Task instructions: Please copy the entries from their first line up to and including the line with "aux échanges et", swapping "Diesel" for "Gasolina" and leaving everything else unchanged.
--------------------------------
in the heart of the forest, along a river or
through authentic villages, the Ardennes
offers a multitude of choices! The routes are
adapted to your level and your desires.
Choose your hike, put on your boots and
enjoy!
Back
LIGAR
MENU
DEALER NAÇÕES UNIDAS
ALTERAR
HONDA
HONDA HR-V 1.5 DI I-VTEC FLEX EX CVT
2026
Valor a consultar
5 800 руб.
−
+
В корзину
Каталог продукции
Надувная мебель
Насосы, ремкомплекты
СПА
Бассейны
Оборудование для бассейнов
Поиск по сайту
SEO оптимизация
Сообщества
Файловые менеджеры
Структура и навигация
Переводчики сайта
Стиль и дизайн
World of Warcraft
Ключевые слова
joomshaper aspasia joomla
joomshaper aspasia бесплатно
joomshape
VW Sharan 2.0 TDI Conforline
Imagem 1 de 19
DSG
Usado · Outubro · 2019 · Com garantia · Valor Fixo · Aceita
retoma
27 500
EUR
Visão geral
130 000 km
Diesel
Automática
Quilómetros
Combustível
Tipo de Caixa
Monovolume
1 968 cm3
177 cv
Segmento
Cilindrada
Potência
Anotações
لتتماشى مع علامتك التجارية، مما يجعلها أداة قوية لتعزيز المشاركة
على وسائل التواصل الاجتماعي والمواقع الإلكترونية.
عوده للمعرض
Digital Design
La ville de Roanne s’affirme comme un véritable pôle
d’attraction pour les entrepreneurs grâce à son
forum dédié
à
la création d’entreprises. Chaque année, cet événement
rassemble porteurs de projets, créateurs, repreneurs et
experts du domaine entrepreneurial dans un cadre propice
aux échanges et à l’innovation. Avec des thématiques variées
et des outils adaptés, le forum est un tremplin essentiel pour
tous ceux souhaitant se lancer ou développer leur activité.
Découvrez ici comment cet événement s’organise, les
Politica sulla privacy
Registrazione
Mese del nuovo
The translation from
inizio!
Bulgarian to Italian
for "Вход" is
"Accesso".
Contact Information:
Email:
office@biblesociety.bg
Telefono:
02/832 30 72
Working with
--------------------------------
Answer space:
in the heart of the forest, along a river or
through authentic villages, the Ardennes
offers a multitude of choices! The routes are
adapted to your level and your desires.
Choose your hike, put on your boots and
enjoy!
Back
LIGAR
MENU
DEALER NAÇÕES UNIDAS
ALTERAR
HONDA
HONDA HR-V 1.5 DI I-VTEC FLEX EX CVT
2026
Valor a consultar
5 800 руб.
−
+
В корзину
Каталог продукции
Надувная мебель
Насосы, ремкомплекты
СПА
Бассейны
Оборудование для бассейнов
Поиск по сайту
SEO оптимизация
Сообщества
Файловые менеджеры
Структура и навигация
Переводчики сайта
Стиль и дизайн
World of Warcraft
Ключевые слова
joomshaper aspasia joomla
joomshaper aspasia бесплатно
joomshape
VW Sharan 2.0 TDI Conforline
Imagem 1 de 19
DSG
Usado · Outubro · 2019 · Com garantia · Valor Fixo · Aceita
retoma
27 500
EUR
Visão geral
130 000 km
Gasolina
Automática
Quilómetros
Combustível
Tipo de Caixa
Monovolume
1 968 cm3
177 cv
Segmento
Cilindrada
Potência
Anotações
لتتماشى مع علامتك التجارية، مما يجعلها أداة قوية لتعزيز المشاركة
على وسائل التواصل الاجتماعي والمواقع الإلكترونية.
عوده للمعرض
Digital Design
La ville de Roanne s’affirme comme un véritable pôle
d’attraction pour les entrepreneurs grâce à son
forum dédié
à
la création d’entreprises. Chaque année, cet événement
rassemble porteurs de projets, créateurs, repreneurs et
experts du domaine entrepreneurial dans un cadre propice
aux échanges et à l’innovation. Avec des thématiques variées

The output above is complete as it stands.